BEGIN RECORDS FOR THE TASK
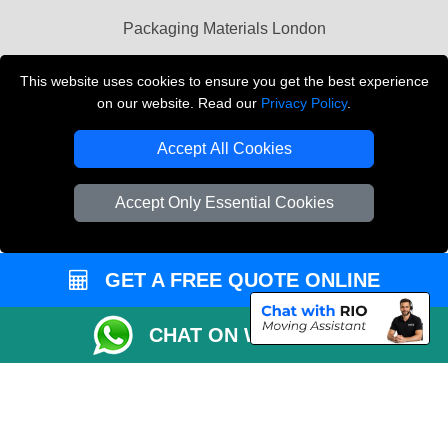
Packaging Materials London
Vehicle Recovery London
This website uses cookies to ensure you get the best experience
on our website. Read our
Privacy Policy
.
Copyright © 2004 - 2026
THE REMOVALS LONDON
T/A LMV Transport LTD
Accept All Cookies
VAT Registration Number: 281 3132 29
Company Registration No: 13305400
Accept Only Essential Cookies
GET A FREE QUOTE ONLINE
CHAT ON WHATSAPP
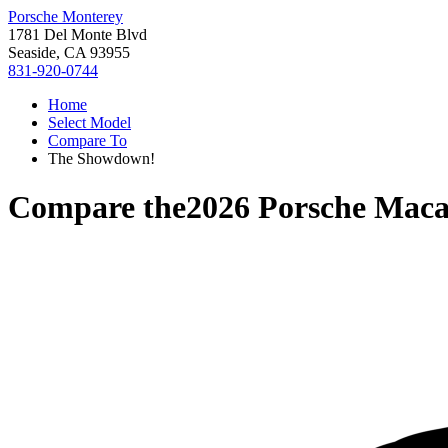
Porsche Monterey
1781 Del Monte Blvd
Seaside, CA 93955
831-920-0744
Home
Select Model
Compare To
The Showdown!
Compare the
2026 Porsche Maca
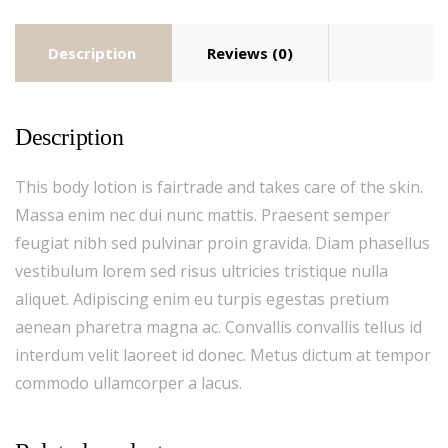
Description
Reviews (0)
Description
This body lotion is fairtrade and takes care of the skin.
Massa enim nec dui nunc mattis. Praesent semper
feugiat nibh sed pulvinar proin gravida. Diam phasellus
vestibulum lorem sed risus ultricies tristique nulla
aliquet. Adipiscing enim eu turpis egestas pretium
aenean pharetra magna ac. Convallis convallis tellus id
interdum velit laoreet id donec. Metus dictum at tempor
commodo ullamcorper a lacus.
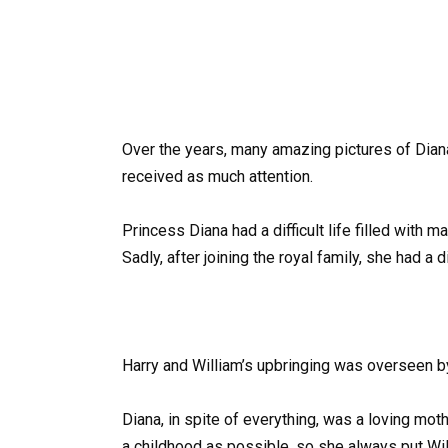
Over the years, many amazing pictures of Dian
received as much attention.
Princess Diana had a difficult life filled wit
Sadly, after joining the royal family, she had a 
Harry and William’s upbringing was overseen b
Diana, in spite of everything, was a loving mot
a childhood as possible, so she always put Will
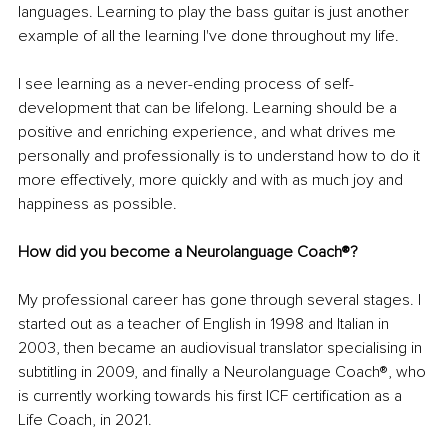
languages. Learning to play the bass guitar is just another 
example of all the learning I've done throughout my life. 
I see learning as a never-ending process of self-
development that can be lifelong. Learning should be a 
positive and enriching experience, and what drives me 
personally and professionally is to understand how to do it 
more effectively, more quickly and with as much joy and 
happiness as possible.
How did you become a Neurolanguage Coach®?
My professional career has gone through several stages. I 
started out as a teacher of English in 1998 and Italian in 
2003, then became an audiovisual translator specialising in 
subtitling in 2009, and finally a Neurolanguage Coach®, who 
is currently working towards his first ICF certification as a 
Life Coach, in 2021.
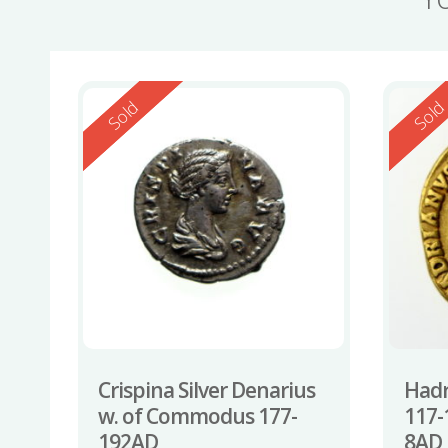
Reserved
Reserv
Sold
Sol
Crispina Silver Denarius
Hadr
w. of Commodus 177-
117-
192AD
8AD 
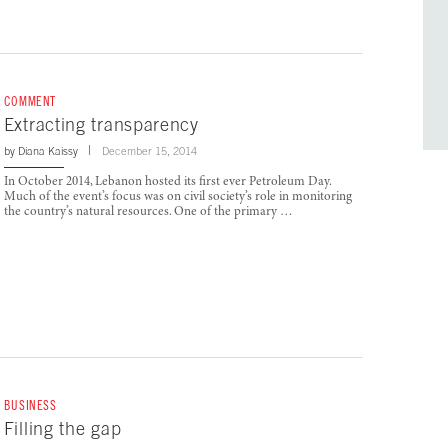
COMMENT
Extracting transparency
by
Diana Kaissy
December 15, 2014
In October 2014, Lebanon hosted its first ever Petroleum Day.
Much of the event’s focus was on civil society’s role in monitoring
the country’s natural resources. One of the primary …
BUSINESS
Filling the gap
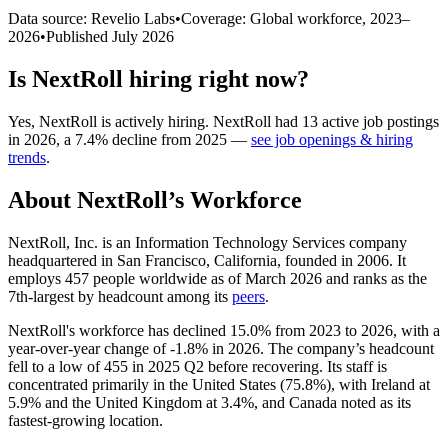
Data source: Revelio Labs
•
Coverage: Global workforce,
2023
–
2026
•
Published
July 2026
Is
NextRoll
hiring right now?
Yes
,
NextRoll
is
actively
hiring.
NextRoll
had
13
active job postings
in
2026
, a
7.4
%
decline
from
2025
—
see job openings & hiring
trends
.
About
NextRoll
’s Workforce
NextRoll, Inc. is an Information Technology Services company
headquartered in San Francisco, California, founded in
2006
. It
employs
457
people worldwide as of March
2026
and ranks as the
7th-largest by headcount among its
peers
.
NextRoll's workforce has declined
15.0%
from
2023
to
2026
, with a
year-over-year change of -
1.8%
in
2026
. The company’s headcount
fell to a low of
455
in
2025
Q2 before recovering. Its staff is
concentrated primarily in the United States (
75.8%
), with Ireland at
5.9%
and the United Kingdom at
3.4%
, and Canada noted as its
fastest-growing location.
END RECORDS FOR THE TASK
DESCRIPTION OF THE TASK:
How many of the lines above hold the word "experience"? Give only that number.

SOLUTION TO THIS PROBLEM:
2